The young man again sheltered his eyes with one hand, looking earnestly forth towards the ocean.
"Nothing," he said at last. "I have searched that pile of clouds before, and find only deeper blackness now."
"Searched it before! Did you expect something, then?" questioned the old man, turning a pair of bright, gray eyes upon his companion. "Did you expect something?"
As he spoke those eyes grew wild, and the penetrating glance, which he bent upon the youth from under his heavy brows, struck to the young heart, which was open to a new impression every moment.

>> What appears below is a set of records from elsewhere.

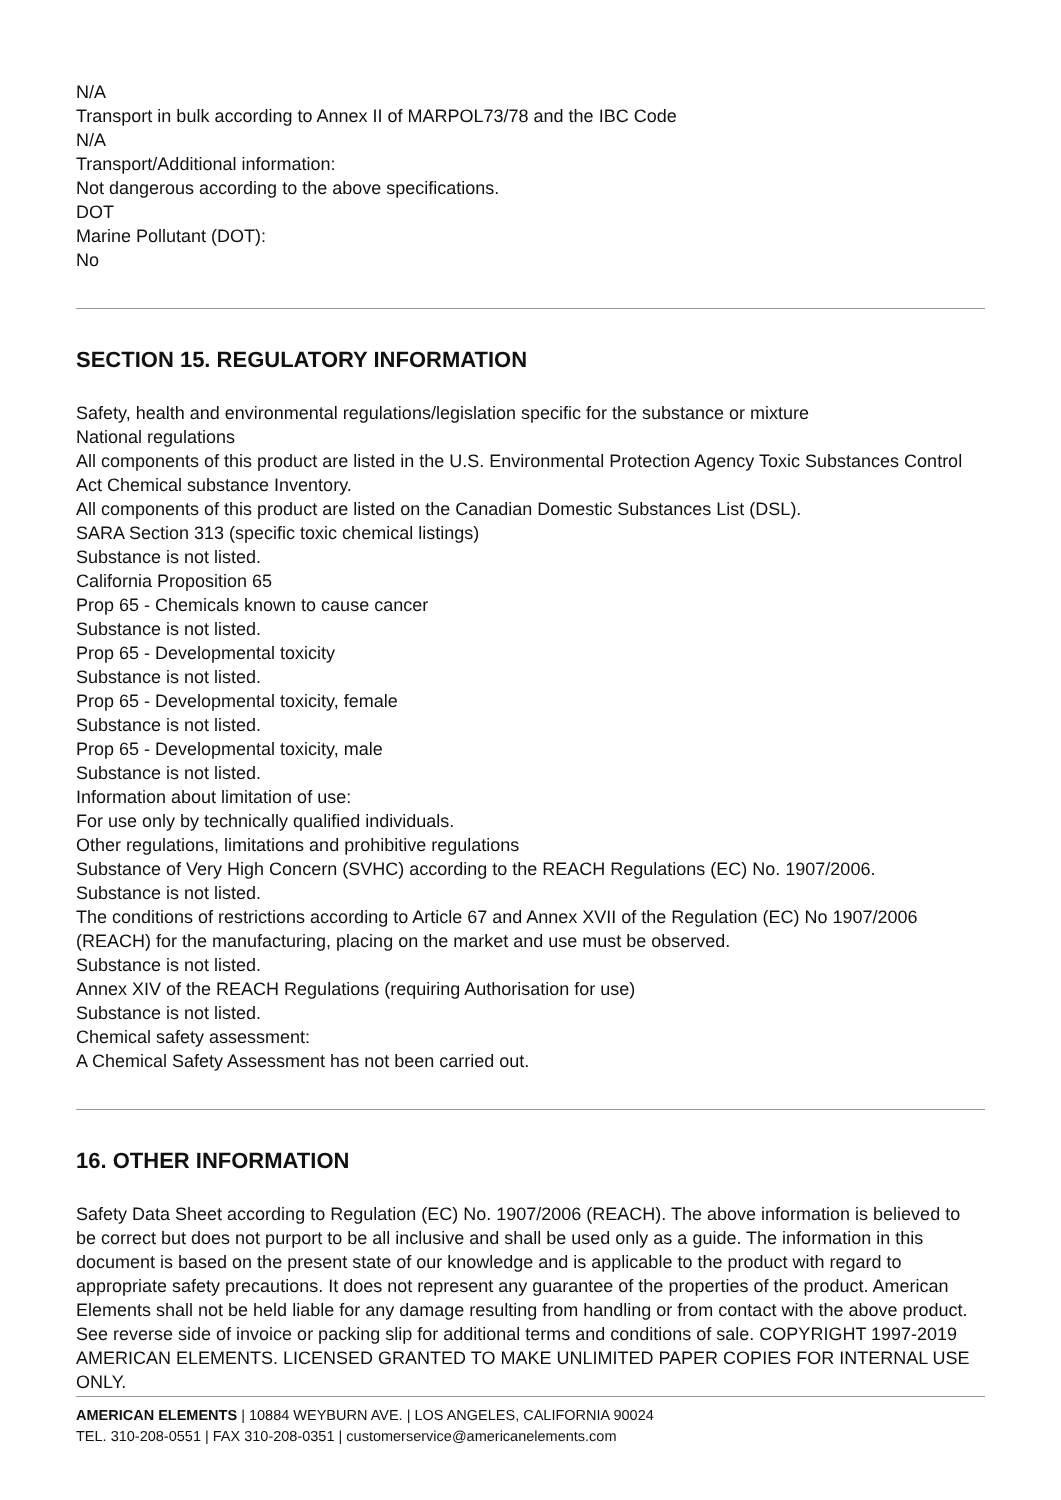N/A
Transport in bulk according to Annex II of MARPOL73/78 and the IBC Code
N/A
Transport/Additional information:
Not dangerous according to the above specifications.
DOT
Marine Pollutant (DOT):
No
SECTION 15. REGULATORY INFORMATION
Safety, health and environmental regulations/legislation specific for the substance or mixture
National regulations
All components of this product are listed in the U.S. Environmental Protection Agency Toxic Substances Control Act Chemical substance Inventory.
All components of this product are listed on the Canadian Domestic Substances List (DSL).
SARA Section 313 (specific toxic chemical listings)
Substance is not listed.
California Proposition 65
Prop 65 - Chemicals known to cause cancer
Substance is not listed.
Prop 65 - Developmental toxicity
Substance is not listed.
Prop 65 - Developmental toxicity, female
Substance is not listed.
Prop 65 - Developmental toxicity, male
Substance is not listed.
Information about limitation of use:
For use only by technically qualified individuals.
Other regulations, limitations and prohibitive regulations
Substance of Very High Concern (SVHC) according to the REACH Regulations (EC) No. 1907/2006.
Substance is not listed.
The conditions of restrictions according to Article 67 and Annex XVII of the Regulation (EC) No 1907/2006 (REACH) for the manufacturing, placing on the market and use must be observed.
Substance is not listed.
Annex XIV of the REACH Regulations (requiring Authorisation for use)
Substance is not listed.
Chemical safety assessment:
A Chemical Safety Assessment has not been carried out.
16. OTHER INFORMATION
Safety Data Sheet according to Regulation (EC) No. 1907/2006 (REACH). The above information is believed to be correct but does not purport to be all inclusive and shall be used only as a guide. The information in this document is based on the present state of our knowledge and is applicable to the product with regard to appropriate safety precautions. It does not represent any guarantee of the properties of the product. American Elements shall not be held liable for any damage resulting from handling or from contact with the above product. See reverse side of invoice or packing slip for additional terms and conditions of sale. COPYRIGHT 1997-2019 AMERICAN ELEMENTS. LICENSED GRANTED TO MAKE UNLIMITED PAPER COPIES FOR INTERNAL USE ONLY.
AMERICAN ELEMENTS | 10884 WEYBURN AVE. | LOS ANGELES, CALIFORNIA 90024
TEL. 310-208-0551 | FAX 310-208-0351 | customerservice@americanelements.com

"Nay, I do not know. It can be nothing but that unaccountable restlessness which never leaves me in peace when a storm is howling over the ocean. I could not stay in-doors—indeed, I never can on such days—and, without knowing why, came up here to look this whirlwind in the face, which, in return, is almost lifting me from my feet!"

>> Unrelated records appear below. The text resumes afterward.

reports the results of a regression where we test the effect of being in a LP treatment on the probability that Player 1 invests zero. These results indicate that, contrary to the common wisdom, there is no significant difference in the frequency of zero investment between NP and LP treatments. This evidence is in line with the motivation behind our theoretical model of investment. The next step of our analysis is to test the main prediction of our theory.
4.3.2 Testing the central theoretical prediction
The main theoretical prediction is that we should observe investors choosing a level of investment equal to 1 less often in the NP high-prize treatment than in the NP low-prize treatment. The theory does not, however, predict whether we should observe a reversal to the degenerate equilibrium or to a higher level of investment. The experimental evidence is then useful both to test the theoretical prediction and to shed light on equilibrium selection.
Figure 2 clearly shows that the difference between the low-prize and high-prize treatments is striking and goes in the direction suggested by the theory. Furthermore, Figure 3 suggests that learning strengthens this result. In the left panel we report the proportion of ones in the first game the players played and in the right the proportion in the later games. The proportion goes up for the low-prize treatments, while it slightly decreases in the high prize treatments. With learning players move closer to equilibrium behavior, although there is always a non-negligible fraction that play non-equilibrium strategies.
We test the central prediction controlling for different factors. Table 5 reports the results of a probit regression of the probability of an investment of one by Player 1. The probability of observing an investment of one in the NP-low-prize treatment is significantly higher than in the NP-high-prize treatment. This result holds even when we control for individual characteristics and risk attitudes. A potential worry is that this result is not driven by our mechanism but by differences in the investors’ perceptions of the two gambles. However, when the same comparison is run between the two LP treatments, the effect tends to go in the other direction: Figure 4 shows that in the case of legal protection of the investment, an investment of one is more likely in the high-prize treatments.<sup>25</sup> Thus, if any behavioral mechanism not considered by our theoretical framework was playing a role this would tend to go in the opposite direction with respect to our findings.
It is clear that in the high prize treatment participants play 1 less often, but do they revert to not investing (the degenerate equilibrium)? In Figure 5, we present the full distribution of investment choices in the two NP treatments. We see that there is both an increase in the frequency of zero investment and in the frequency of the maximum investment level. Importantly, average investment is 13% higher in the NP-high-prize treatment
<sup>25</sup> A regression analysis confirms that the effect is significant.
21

The old man did not heed him, but stooped forward, looking towards the ocean, while the rain beat against his face, dripping down in great drops over his gray eye-brows, and deluging the hand with which he strove to clear the blinding moisture away.

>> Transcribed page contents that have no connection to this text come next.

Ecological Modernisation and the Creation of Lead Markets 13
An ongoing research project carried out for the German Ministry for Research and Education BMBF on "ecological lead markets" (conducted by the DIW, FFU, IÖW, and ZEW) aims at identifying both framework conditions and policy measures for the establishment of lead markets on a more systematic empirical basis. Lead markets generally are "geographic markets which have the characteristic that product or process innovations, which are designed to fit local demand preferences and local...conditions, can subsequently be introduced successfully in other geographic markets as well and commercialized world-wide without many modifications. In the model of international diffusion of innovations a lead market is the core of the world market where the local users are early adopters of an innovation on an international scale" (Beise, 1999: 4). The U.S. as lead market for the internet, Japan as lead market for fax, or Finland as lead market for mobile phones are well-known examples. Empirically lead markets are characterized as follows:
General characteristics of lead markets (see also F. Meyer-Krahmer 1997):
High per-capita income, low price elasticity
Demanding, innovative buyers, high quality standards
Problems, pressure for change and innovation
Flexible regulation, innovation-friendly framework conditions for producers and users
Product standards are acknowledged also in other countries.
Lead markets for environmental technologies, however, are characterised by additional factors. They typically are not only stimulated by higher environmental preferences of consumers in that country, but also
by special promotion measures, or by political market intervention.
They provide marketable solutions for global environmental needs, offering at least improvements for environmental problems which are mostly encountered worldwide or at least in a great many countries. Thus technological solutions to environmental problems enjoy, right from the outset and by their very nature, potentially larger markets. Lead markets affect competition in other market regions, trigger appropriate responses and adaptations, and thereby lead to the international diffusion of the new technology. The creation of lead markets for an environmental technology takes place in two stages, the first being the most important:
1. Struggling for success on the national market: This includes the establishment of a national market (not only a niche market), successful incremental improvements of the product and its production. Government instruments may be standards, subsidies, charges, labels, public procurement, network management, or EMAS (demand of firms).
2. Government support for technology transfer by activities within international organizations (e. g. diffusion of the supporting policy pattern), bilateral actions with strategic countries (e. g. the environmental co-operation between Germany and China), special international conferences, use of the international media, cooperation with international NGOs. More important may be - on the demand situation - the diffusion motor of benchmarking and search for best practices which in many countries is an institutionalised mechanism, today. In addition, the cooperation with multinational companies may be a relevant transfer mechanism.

"It is coming! the clouds lift—the darkness is cleft—the bosom of the deep heaves with life! Young man, look again! See you not the faint outlines of a ship, spars, hull, and sails, reefed close—there—there, riding in the bosom of the storm?"
He broke off with this exclamation, and drew his tall figure upright, pointing towards the sea with a gesture of almost solemn exultation.
"Is that a ship, I say, or a bleak skeleton of the thing I have been waiting for?"
"Upon my life—upon my soul, ten thousand pardons—but I think it really is a ship, or some evil spirit has pencilled the skeleton of his devil's craft in the clouds."